Epo and EpoR expression and neurogenesis defects in null animals. a–f, In situ hybridization of transverse sections with EpoR (a, c, e) or Epo (b, d, f) antisense probes on E8.5, E9.5, and E10.5 embryos. Inset photomicrographs are higher-magnification images from the neuroepithelium (a, c) and neural crest (e). g–l, Epo- (k, l) and EpoR- (g–j) deficient embryos show underdeveloped choroids plexus (i–l) and forebrain (g, h) at E13.5. Con, Control; Mut, mutant.
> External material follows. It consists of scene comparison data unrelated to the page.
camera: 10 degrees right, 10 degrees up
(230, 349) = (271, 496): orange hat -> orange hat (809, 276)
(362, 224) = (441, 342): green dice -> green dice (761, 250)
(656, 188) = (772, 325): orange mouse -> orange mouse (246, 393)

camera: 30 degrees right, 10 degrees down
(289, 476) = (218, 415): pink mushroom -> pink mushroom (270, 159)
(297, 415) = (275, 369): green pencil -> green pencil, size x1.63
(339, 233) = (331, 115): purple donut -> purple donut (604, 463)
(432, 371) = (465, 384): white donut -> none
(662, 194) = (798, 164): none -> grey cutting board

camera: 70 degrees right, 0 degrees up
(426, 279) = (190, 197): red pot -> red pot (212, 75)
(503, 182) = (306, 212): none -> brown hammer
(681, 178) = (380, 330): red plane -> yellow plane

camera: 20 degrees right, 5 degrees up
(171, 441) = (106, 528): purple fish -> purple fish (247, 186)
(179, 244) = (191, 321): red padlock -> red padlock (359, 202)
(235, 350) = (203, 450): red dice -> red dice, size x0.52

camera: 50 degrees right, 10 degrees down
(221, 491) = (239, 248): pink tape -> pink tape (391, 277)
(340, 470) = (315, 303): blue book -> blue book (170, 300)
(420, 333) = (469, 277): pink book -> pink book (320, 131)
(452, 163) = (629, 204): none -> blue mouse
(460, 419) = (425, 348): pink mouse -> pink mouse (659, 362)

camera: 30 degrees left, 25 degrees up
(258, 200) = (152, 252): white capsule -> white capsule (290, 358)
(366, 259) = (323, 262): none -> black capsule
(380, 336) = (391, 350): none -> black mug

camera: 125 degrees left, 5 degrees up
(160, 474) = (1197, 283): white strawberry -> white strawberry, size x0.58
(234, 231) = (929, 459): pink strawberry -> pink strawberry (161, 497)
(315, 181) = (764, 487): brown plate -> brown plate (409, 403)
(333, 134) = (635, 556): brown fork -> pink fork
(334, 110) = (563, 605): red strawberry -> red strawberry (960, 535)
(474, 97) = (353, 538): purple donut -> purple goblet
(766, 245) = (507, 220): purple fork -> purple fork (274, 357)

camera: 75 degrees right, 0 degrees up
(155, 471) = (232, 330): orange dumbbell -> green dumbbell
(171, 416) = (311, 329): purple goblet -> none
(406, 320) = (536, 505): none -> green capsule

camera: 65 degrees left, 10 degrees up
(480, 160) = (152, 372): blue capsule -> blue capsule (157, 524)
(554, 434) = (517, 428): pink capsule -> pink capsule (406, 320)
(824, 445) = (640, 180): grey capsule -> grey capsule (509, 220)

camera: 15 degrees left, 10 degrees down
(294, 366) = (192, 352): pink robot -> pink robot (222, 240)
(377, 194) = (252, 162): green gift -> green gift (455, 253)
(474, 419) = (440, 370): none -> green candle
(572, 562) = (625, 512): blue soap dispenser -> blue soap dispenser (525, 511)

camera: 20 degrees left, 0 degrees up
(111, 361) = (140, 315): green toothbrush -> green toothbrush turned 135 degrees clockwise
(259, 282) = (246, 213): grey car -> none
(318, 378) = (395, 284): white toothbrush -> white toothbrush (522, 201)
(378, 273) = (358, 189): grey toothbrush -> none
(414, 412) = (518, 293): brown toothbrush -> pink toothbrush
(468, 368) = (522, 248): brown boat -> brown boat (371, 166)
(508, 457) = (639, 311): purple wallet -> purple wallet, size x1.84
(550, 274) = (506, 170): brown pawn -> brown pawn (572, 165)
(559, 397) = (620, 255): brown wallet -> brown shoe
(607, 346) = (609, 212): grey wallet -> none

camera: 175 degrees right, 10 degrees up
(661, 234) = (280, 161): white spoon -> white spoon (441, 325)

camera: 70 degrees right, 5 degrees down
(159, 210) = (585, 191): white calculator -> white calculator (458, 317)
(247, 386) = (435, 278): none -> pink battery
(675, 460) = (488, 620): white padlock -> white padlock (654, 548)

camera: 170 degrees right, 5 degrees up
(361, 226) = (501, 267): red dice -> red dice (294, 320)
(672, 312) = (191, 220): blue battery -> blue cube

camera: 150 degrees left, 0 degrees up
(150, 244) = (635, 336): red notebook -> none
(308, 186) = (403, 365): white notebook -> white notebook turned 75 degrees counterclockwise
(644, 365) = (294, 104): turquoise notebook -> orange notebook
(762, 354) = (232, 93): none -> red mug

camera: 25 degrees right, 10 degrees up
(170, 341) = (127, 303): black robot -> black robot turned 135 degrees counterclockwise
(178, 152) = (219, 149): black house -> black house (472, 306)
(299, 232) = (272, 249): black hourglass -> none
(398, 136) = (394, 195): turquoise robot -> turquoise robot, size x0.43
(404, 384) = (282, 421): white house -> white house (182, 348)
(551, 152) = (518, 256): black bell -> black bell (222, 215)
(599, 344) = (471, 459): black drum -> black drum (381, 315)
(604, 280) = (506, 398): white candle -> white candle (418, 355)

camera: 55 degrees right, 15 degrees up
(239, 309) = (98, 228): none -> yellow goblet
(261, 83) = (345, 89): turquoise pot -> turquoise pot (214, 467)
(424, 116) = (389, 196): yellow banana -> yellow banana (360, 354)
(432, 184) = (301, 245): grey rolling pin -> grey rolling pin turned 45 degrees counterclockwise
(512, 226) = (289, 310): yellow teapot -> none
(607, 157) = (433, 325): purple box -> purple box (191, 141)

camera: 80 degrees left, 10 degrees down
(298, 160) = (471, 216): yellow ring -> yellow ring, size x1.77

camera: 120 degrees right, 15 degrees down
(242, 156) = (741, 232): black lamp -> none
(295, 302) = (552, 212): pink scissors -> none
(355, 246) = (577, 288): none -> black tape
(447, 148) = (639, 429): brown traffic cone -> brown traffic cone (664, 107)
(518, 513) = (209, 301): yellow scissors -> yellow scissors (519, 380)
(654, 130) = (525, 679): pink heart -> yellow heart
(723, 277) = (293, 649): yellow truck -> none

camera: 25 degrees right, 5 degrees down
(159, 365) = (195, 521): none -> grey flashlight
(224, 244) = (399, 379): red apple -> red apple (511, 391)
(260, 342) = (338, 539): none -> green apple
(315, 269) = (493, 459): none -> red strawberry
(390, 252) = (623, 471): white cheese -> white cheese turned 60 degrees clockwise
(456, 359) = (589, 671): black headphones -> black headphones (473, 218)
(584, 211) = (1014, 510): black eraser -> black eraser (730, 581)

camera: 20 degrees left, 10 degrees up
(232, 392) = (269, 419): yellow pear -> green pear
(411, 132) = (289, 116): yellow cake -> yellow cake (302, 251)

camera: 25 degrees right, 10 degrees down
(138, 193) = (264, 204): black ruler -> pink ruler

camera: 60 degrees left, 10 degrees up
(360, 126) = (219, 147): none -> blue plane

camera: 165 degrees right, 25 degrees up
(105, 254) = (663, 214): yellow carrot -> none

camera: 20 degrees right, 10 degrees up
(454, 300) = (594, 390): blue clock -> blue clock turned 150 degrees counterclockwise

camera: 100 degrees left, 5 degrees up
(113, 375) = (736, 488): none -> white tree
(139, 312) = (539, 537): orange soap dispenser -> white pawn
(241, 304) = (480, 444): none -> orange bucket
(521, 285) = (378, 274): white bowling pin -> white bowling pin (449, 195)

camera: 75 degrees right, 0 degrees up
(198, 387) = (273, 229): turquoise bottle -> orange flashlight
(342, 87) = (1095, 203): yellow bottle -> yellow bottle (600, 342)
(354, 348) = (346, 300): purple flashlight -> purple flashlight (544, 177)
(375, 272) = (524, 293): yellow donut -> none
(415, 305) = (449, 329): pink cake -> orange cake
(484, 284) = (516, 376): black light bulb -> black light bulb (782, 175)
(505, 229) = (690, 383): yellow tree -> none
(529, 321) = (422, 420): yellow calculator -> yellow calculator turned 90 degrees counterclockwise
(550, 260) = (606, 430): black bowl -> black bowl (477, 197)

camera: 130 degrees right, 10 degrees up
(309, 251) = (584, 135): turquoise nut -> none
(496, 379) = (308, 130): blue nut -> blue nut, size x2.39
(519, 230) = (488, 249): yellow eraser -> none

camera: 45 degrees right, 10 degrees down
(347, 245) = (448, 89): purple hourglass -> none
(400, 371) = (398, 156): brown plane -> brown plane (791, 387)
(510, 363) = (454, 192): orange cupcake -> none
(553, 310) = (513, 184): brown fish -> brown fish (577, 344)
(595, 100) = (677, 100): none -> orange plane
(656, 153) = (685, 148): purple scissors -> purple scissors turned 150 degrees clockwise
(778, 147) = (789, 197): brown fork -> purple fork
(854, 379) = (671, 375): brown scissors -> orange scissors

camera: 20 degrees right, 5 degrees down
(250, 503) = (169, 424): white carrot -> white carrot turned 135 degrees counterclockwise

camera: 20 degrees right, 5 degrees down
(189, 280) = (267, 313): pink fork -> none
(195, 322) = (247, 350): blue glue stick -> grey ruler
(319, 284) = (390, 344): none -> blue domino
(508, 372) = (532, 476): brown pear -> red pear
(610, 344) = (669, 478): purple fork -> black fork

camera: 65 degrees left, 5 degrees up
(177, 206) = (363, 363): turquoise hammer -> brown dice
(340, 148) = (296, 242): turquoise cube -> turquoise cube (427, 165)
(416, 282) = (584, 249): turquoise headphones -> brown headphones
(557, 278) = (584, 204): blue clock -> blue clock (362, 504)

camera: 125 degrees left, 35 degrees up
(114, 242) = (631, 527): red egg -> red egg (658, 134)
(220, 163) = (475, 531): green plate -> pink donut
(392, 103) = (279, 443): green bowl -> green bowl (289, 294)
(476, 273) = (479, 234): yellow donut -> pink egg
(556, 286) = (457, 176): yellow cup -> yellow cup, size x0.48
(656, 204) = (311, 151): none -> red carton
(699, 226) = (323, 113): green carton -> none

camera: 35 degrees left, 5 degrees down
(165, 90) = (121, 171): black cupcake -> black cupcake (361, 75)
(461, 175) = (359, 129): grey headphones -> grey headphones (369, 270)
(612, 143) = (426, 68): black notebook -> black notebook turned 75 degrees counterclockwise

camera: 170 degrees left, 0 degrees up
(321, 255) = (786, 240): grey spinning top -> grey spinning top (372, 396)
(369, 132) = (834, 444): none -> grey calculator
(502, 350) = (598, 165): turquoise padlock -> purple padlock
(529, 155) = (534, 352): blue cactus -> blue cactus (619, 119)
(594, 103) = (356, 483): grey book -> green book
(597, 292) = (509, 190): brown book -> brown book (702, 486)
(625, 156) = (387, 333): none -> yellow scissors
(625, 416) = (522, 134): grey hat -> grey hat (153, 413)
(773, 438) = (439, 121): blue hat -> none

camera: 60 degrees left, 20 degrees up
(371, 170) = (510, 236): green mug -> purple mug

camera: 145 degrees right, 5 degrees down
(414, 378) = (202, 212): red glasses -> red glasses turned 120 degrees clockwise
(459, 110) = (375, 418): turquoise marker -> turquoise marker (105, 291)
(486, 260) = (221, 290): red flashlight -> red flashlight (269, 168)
Both Epo and EpoR null embryos have incomplete neural tube closure at E10.5 (supplemental Fig. 1h, available at www.jneurosci.org as supplemental material), especially in the hindbrain. By E13.5, the neurogenesis defects become more evident, including wavy neural tubes (supplemental Fig. 1j, arrow, available at www.jneurosci.org as supplemental material), underdeveloped telencephalic regions (supplemental Fig. 1j, l, arrowhead, available at www.jneurosci.org as supplemental material). Although no major structures are absent in Epo and EpoR null mice, the mutant brains are consistently smaller and less developed than their littermate controls, particularly in the SVZ of the developing forebrain (Fig. 1h). In addition, the choroid plexus is severely underdeveloped in both null embryos, with a flattened cubiodal epithelium and underdeveloped capillary network (Fig, 1i, l). The identical phenotypes of Epo and EpoR null animals suggest that for early embryonic development, the classical EPOR is essential for EPO action.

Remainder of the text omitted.